An empty shower room with water nozzles suspended from the ceiling has sinister connotations when one remembers the fate of Berlin's Jews, as does Polish artist Robert Kusmirowski's life-sized reconstruction of a railway wagon, perfect in every detail, which stands in a disused classroom.

Other elements of Auguststrasse's past are clear at another venue, the St. John the Evangelist Church. The now-deconsecrated church was damaged during World War II by an Allied firebomb and its congregation was dissolved in 1978 after church attendance in the GDR dwindled away.

Inside, a black flip board akin to an airport destination board, hangs on the wall, a work by the Belgian artist Kris Martin. But the constantly-flipping tiles are blank and this particular board has no information, evoking ideas of journeys to unknown destinations, or perhaps the futile hope of escape to another place.

After a couple of hours wandering from venue to venue, any division between the exhibition and its environment has become hopelessly blurred, and the visitor sees everything in the street through new eyes.
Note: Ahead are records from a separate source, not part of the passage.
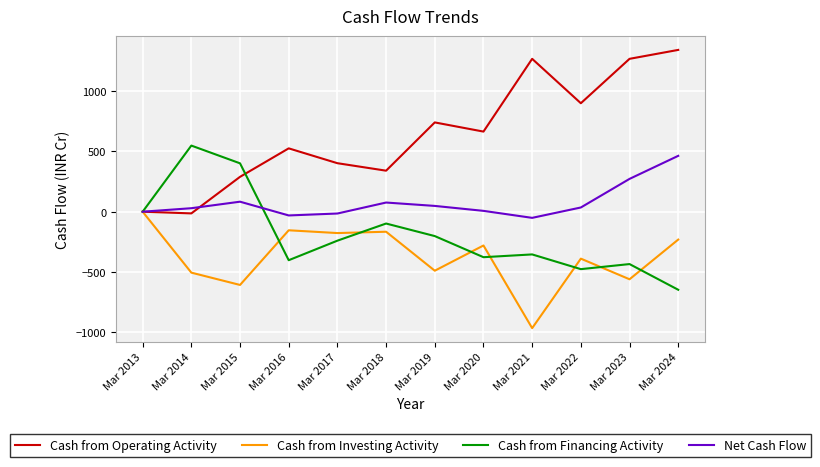

At which category does the chart reach its peak across all series?

Mar 2024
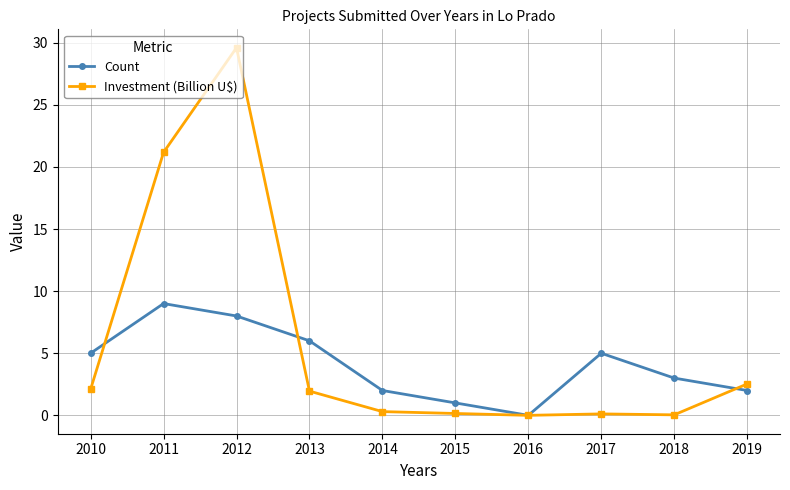

What is the approximate value of Count at 2013?

6.0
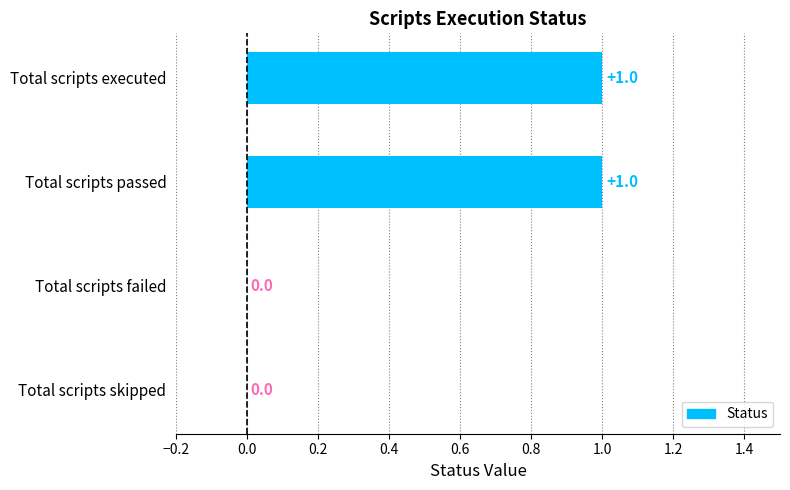

Between Total scripts passed and Total scripts failed, which is larger?

Total scripts passed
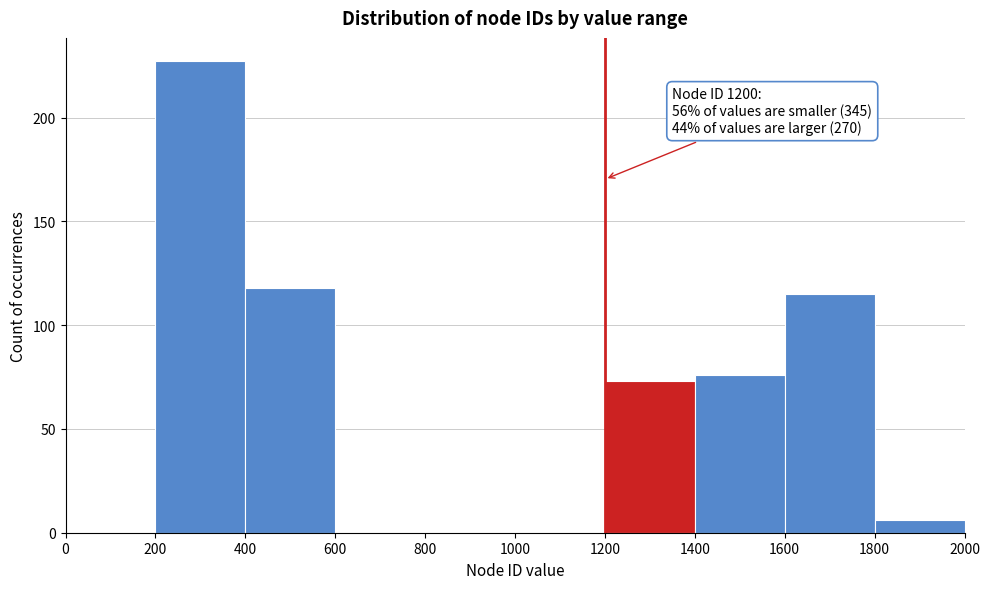

Which range on the x-axis has the tallest bar?

200 to 400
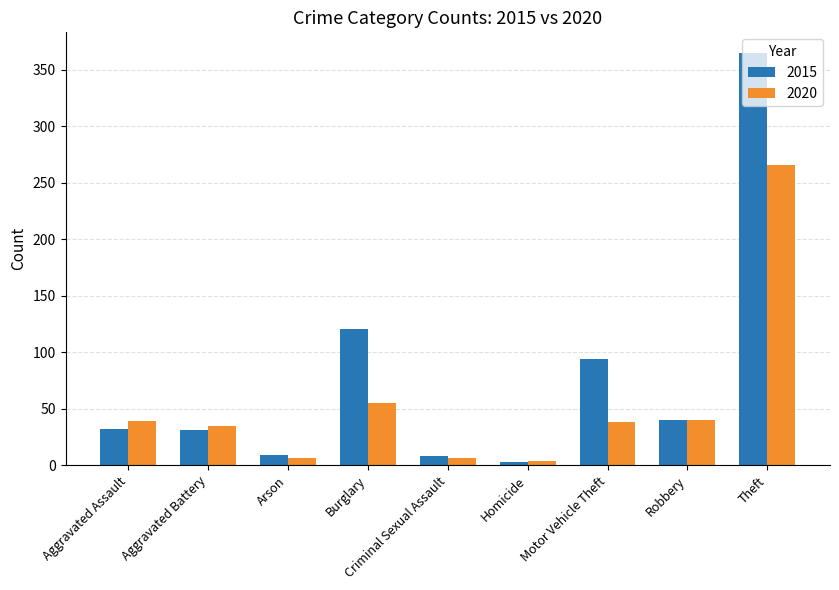

What position from the right is Criminal Sexual Assault?

5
Is what looks like a porter's office in the Post Office Stables really an elaborate installation? Is the vacuum cleaner in the school's stairwell supposed to be there?

What about the posters along the street satirising the Biennial as a "competition for elderly people" or the Polish-speaking midgets in Bavarian-style costumes with video screens on their backs handing out flyers in front of the Ballhaus?

Maybe reality is more interesting than art after all. The problem - or indeed the attraction - with the Biennial is knowing where one stops and the other begins.